▶ RECORDS FOR THIS EXERCISE
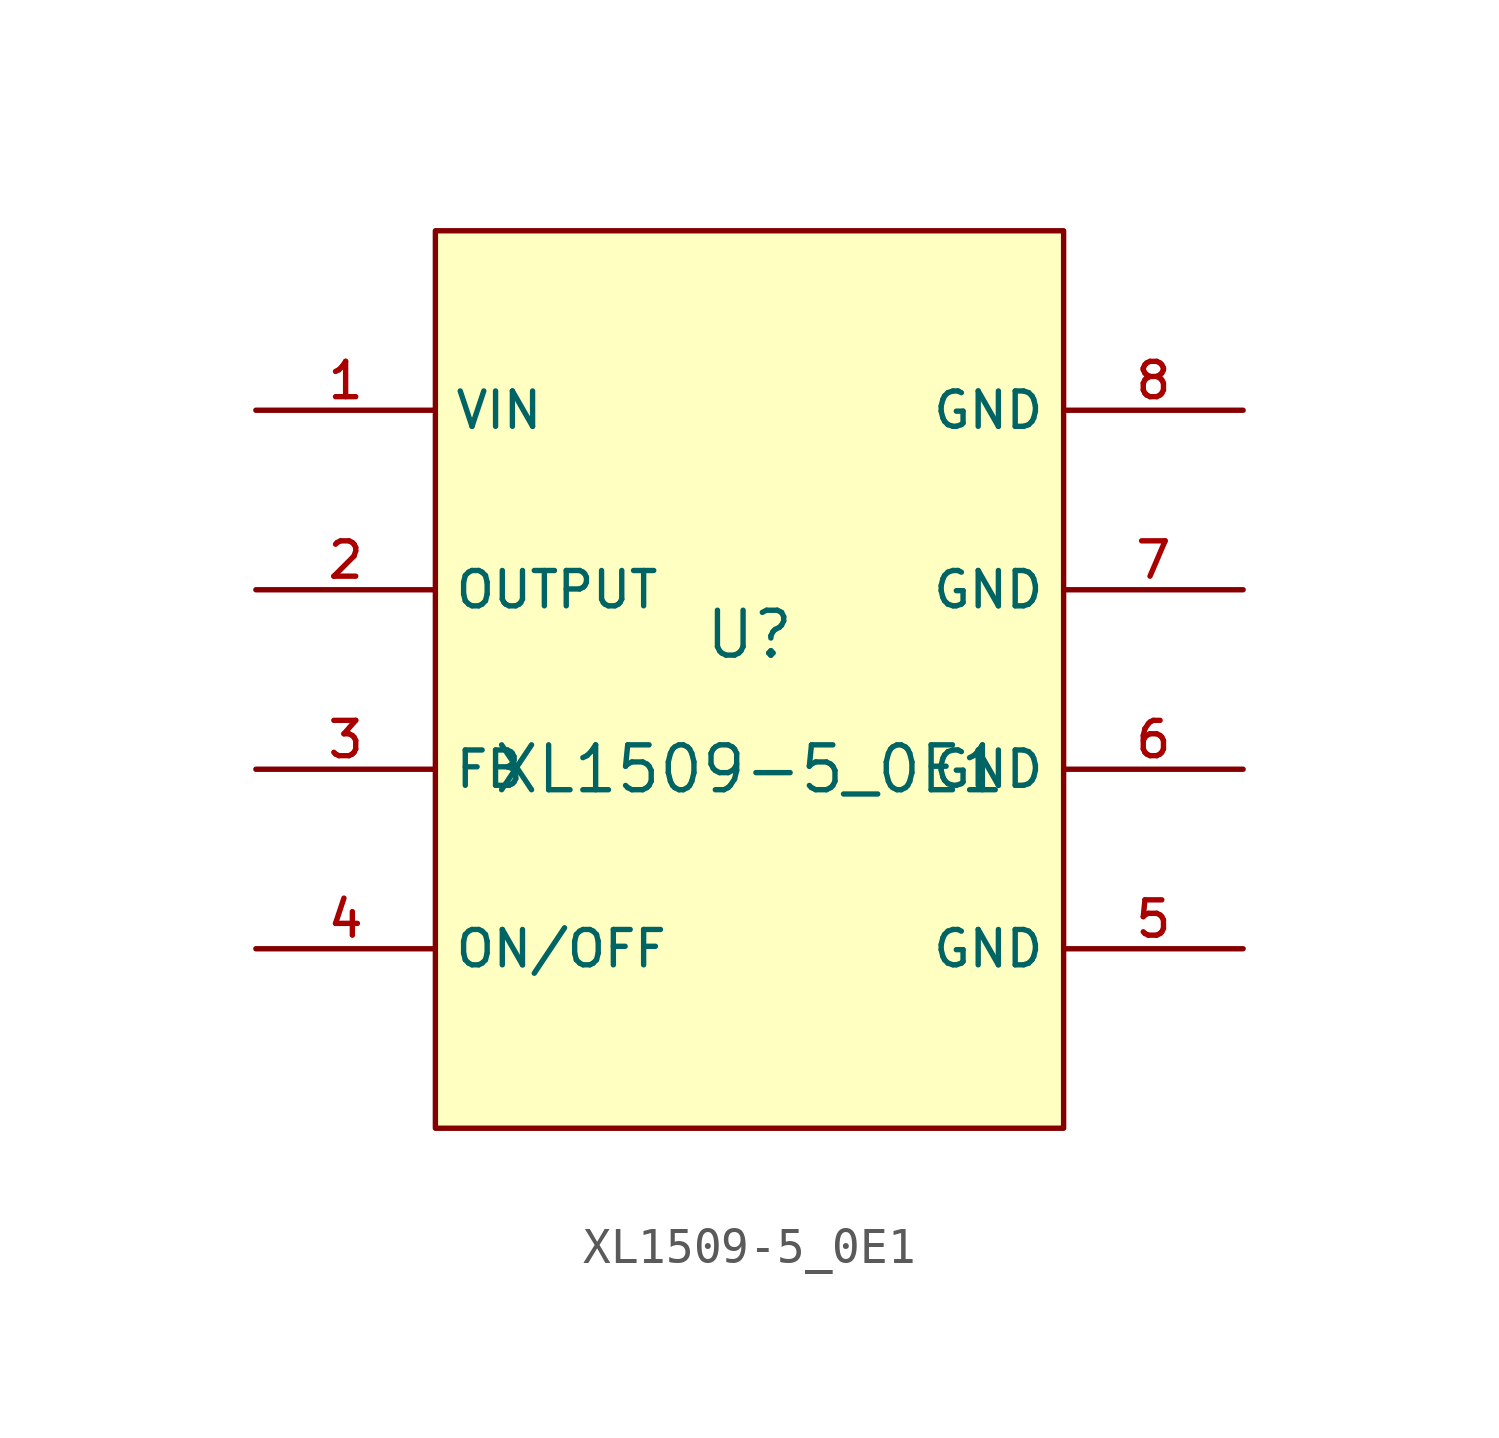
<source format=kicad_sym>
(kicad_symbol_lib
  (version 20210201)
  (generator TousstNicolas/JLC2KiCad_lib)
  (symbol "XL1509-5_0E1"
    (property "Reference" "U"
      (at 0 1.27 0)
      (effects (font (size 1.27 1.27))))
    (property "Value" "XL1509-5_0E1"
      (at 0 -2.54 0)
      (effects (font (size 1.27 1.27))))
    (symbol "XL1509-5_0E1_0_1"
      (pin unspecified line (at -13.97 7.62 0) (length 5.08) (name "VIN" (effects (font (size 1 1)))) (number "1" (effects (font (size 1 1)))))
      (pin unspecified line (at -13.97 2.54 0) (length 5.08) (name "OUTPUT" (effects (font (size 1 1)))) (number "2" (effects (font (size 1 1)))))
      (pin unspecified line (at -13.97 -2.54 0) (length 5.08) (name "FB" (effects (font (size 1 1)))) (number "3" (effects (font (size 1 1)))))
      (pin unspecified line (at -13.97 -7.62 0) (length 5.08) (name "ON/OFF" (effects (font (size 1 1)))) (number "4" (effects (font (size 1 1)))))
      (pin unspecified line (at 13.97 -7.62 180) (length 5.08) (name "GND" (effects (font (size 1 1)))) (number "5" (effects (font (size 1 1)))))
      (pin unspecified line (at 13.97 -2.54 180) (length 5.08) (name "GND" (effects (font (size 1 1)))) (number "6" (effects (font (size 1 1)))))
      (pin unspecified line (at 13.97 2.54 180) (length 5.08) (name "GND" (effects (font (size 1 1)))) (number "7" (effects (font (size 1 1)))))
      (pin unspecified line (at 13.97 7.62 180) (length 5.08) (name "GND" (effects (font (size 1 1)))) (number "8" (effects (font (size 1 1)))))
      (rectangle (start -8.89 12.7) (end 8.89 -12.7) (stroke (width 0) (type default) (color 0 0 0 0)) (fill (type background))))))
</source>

▶ DESCRIPTION OF THE TASK
Filter the entries down to the lines containing "unspecified". Copy each of those lines.

▶ COMPLETED TASK
      (pin unspecified line (at -13.97 7.62 0) (length 5.08) (name "VIN" (effects (font (size 1 1)))) (number "1" (effects (font (size 1 1)))))
      (pin unspecified line (at -13.97 2.54 0) (length 5.08) (name "OUTPUT" (effects (font (size 1 1)))) (number "2" (effects (font (size 1 1)))))
      (pin unspecified line (at -13.97 -2.54 0) (length 5.08) (name "FB" (effects (font (size 1 1)))) (number "3" (effects (font (size 1 1)))))
      (pin unspecified line (at -13.97 -7.62 0) (length 5.08) (name "ON/OFF" (effects (font (size 1 1)))) (number "4" (effects (font (size 1 1)))))
      (pin unspecified line (at 13.97 -7.62 180) (length 5.08) (name "GND" (effects (font (size 1 1)))) (number "5" (effects (font (size 1 1)))))
      (pin unspecified line (at 13.97 -2.54 180) (length 5.08) (name "GND" (effects (font (size 1 1)))) (number "6" (effects (font (size 1 1)))))
      (pin unspecified line (at 13.97 2.54 180) (length 5.08) (name "GND" (effects (font (size 1 1)))) (number "7" (effects (font (size 1 1)))))
      (pin unspecified line (at 13.97 7.62 180) (length 5.08) (name "GND" (effects (font (size 1 1)))) (number "8" (effects (font (size 1 1)))))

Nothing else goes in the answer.